I love coding and didn't get any of that creative feeling with my code. But it sure was a magnified experience in terms of the creative feeling about the thing I was actually building. It was amazing to just think about features and that's it. Until it didn't work, I mean. Then it sucked.

The current capability of LLMs feels perfect for bouncing high-level, "What are ways people commonly do X" or "How do I handle this architectural problem I'm having" off of.

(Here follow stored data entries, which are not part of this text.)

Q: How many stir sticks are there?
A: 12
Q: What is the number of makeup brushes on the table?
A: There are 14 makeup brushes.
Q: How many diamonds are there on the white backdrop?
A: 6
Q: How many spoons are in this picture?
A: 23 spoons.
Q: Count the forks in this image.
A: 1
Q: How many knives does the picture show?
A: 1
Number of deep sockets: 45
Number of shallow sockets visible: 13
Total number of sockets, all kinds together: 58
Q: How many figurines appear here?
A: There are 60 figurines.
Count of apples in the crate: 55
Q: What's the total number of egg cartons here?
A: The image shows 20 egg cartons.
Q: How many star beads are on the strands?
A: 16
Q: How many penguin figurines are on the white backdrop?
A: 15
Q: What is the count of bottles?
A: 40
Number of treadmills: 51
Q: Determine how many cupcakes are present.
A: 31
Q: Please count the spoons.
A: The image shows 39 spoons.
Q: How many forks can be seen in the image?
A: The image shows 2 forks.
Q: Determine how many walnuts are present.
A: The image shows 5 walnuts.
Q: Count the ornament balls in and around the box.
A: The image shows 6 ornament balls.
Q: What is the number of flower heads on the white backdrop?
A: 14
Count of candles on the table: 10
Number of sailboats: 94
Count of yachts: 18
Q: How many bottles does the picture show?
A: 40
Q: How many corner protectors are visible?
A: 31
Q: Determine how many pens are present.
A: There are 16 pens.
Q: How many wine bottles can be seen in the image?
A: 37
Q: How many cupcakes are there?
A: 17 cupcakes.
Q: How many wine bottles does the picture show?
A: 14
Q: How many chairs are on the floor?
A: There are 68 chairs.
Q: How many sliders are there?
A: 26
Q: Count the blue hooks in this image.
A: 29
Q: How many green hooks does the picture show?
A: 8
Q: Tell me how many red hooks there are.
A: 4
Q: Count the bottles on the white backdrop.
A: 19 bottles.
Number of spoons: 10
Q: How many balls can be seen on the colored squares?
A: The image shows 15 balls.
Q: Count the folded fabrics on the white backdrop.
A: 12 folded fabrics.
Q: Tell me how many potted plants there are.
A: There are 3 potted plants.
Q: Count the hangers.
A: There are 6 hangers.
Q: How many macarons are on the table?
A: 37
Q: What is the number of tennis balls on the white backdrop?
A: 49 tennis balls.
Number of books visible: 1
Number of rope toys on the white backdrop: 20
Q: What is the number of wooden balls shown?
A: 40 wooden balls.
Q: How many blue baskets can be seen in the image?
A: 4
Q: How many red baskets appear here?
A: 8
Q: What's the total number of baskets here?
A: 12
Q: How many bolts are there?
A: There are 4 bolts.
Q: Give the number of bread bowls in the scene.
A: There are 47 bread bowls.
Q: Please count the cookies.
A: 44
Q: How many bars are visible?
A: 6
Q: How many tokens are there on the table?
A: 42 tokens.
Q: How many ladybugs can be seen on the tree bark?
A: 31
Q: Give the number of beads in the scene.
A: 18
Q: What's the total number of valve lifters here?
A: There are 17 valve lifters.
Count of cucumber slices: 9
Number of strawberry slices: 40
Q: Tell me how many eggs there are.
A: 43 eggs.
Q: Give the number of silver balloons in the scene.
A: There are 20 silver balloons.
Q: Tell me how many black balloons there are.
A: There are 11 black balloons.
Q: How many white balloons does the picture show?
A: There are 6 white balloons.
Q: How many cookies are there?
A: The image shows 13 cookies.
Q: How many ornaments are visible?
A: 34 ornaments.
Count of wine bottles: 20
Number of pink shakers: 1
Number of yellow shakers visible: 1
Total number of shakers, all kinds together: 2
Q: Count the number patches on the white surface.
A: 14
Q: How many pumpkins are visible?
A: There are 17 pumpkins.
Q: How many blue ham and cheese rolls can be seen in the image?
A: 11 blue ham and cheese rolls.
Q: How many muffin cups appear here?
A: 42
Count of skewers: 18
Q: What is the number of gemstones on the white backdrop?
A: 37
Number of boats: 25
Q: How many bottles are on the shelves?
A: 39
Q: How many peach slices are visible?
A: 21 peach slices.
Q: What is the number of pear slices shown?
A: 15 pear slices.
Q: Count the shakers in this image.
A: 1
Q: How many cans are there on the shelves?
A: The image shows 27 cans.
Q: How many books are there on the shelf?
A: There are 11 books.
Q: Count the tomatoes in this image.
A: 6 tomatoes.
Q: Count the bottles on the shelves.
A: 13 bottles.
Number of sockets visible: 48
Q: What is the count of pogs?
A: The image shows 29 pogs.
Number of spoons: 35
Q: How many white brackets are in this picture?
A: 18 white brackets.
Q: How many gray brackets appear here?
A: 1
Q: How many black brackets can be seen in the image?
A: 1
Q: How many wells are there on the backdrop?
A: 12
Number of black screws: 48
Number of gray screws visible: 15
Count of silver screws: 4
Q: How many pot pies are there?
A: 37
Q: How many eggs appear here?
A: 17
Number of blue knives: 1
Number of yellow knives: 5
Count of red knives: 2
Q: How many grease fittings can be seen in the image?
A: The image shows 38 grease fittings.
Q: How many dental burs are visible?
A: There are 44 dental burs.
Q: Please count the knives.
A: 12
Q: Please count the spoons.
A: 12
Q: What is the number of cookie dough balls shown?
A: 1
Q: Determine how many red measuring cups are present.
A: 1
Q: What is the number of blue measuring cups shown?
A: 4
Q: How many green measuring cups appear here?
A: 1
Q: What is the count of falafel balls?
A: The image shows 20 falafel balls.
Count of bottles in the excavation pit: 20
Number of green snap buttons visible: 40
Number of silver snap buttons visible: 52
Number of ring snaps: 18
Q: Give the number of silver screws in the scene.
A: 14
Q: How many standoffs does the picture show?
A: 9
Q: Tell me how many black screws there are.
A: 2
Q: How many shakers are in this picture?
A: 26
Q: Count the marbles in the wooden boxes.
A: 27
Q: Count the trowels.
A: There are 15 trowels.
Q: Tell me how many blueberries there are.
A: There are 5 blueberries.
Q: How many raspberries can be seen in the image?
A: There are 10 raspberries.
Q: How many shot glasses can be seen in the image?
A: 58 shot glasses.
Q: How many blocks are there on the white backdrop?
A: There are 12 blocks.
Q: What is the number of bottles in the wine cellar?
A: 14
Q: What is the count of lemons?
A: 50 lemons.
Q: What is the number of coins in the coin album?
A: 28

I'm building a game in Monogame / C# right now, and LLMs have been great to help point me in the right direction or suggest architectural patterns I'm less familiar with to investigate.

e.g.

    If I have a GameStateManager, an InputManager, and a UIManager, and I represent input events as an enum of GameCommand's, what is a good way to register callback functions from these objects with the InputManager to trigger actions on particular game commands?
or

    Is it common when using an Entity Component System framework to manage the UI using ECS? Or is the UI often managed separately using a more familiar object-oriented approach?
They don't give me perfectly working solutions, but they do give me inspiration and additional lines of inquiry.
Have you ever had a creative feeling programming in a higher level language? Did you realize you were harnessing the power of the abstraction, “ripping it off”, without writing a line of assembly yourself?

That said, the LLMs are weak right now. They are great for getting some initial boilerplate (how do I draw a circle with HTML Canvas API?), but as the project grows you’ll be fixing them more and writing your own code. Give it a try, especially with Cursor. It’s awesome.